Buh!
I went shopping as usual a few days ago at the local Super Stop & Shop, and went into the 'seasonal' aisle. There, over two months before it is actually happening on Oct 31, were two giantly long shelves filled with Halloween candy and decorations. First, who needs all this candy? Second, who buys it over 2 months before the only day it will be handed out on? It kind of sickens me, both the useless waste of resources on marketing and how people are fooled into buying too much of what they really don't need (like wooden or plastic monster decorations made in China that will fall apart after one week outside).
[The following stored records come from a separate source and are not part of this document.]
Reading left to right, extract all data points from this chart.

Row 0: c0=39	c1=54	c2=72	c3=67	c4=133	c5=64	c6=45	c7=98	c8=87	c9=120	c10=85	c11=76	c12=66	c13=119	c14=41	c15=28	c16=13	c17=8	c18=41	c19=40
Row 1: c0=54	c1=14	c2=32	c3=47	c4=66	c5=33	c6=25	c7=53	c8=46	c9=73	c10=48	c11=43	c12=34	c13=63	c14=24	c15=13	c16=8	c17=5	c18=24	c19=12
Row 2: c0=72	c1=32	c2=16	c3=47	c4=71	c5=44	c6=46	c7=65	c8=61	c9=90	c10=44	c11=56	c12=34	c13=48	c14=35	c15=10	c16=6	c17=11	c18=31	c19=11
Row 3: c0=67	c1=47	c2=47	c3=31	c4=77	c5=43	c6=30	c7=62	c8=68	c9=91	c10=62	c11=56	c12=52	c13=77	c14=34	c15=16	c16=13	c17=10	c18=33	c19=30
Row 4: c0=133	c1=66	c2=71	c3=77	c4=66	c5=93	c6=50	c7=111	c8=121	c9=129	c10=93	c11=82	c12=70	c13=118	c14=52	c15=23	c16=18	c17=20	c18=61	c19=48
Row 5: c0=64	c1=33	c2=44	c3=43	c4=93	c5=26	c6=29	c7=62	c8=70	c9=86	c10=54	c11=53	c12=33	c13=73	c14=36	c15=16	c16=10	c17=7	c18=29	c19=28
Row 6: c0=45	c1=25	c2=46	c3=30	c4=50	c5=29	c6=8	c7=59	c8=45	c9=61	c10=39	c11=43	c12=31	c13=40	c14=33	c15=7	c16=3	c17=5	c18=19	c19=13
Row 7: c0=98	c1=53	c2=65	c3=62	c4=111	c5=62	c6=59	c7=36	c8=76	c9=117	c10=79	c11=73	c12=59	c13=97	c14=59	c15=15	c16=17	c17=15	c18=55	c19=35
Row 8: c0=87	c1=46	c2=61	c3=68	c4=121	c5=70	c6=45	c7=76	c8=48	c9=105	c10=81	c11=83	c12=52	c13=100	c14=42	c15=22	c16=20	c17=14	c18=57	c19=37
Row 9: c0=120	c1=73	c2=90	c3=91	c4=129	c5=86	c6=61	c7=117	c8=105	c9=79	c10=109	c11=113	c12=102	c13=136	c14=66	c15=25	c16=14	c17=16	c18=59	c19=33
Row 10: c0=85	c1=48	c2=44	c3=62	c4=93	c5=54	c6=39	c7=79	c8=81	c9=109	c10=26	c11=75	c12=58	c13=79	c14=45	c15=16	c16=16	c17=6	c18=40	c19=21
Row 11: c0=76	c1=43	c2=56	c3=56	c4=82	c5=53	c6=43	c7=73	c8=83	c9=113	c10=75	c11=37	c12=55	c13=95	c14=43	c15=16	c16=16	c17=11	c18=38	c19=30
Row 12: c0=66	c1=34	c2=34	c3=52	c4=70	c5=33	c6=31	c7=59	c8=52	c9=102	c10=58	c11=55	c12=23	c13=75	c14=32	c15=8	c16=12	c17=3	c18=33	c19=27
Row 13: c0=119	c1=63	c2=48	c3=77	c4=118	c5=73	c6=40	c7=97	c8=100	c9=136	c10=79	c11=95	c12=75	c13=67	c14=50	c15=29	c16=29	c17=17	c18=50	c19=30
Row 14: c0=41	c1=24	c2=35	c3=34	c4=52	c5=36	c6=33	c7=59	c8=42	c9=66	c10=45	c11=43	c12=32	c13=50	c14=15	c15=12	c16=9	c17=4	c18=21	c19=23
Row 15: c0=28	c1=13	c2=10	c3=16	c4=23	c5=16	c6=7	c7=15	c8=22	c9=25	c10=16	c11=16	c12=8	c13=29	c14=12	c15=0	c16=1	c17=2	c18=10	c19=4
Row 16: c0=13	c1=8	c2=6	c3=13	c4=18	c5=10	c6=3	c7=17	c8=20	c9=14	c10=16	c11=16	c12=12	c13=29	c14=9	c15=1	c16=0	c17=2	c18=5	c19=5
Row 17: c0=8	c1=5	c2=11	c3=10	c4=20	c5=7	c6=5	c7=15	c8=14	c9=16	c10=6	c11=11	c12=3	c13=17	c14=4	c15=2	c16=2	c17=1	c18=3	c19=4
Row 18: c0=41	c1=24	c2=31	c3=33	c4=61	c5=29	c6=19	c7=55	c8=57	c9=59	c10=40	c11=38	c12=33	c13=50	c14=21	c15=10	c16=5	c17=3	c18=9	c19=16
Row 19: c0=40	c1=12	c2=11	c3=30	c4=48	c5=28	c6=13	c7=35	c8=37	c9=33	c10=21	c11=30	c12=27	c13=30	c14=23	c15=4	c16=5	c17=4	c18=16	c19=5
I think this symbolizes so much what is wrong with modern holidays and their marketing in USA. I don't mind Halloween at all, what I do mind is the mass-produced fake excitement about them. Bring me locally made pumpkin pie, some candy corns, and a witch hat and that is all I need. And a dark night of course and two kids in tow. Trick or treat!
(strawberry-flavored lollipops). I just finished volume 6 of Harry Potter last night. Dumbledore is dead, Snape is in hiding, Harry broke up with Ginny... what is going to happen!? Don't tell me!
This is just a small part of one of the aisles - multiply this with about 6 and you get the total Halloween shopping area in this supermarket. That is more than the total shelf area in a Swedish country store. And what do they do with the stuff that doesn't sell? Save it for next year? Give it to pigs? Send it to the poor in Africa? Burn it up?
2 comments:
Halloween (american style) is becoming more popular over here, I wonder if it possibly could have anything to do with the fact that it is marketed more and more... Maybe one should buy a bunch of ecologically grown carrots for the kids this year? :)
As they said on the "A prairie home companion"-show: "Halloween is a republican holiday, you gobble up as much as you can and worry about the consequences later." :D
I love that comment from the Prarie Home Companion!!!!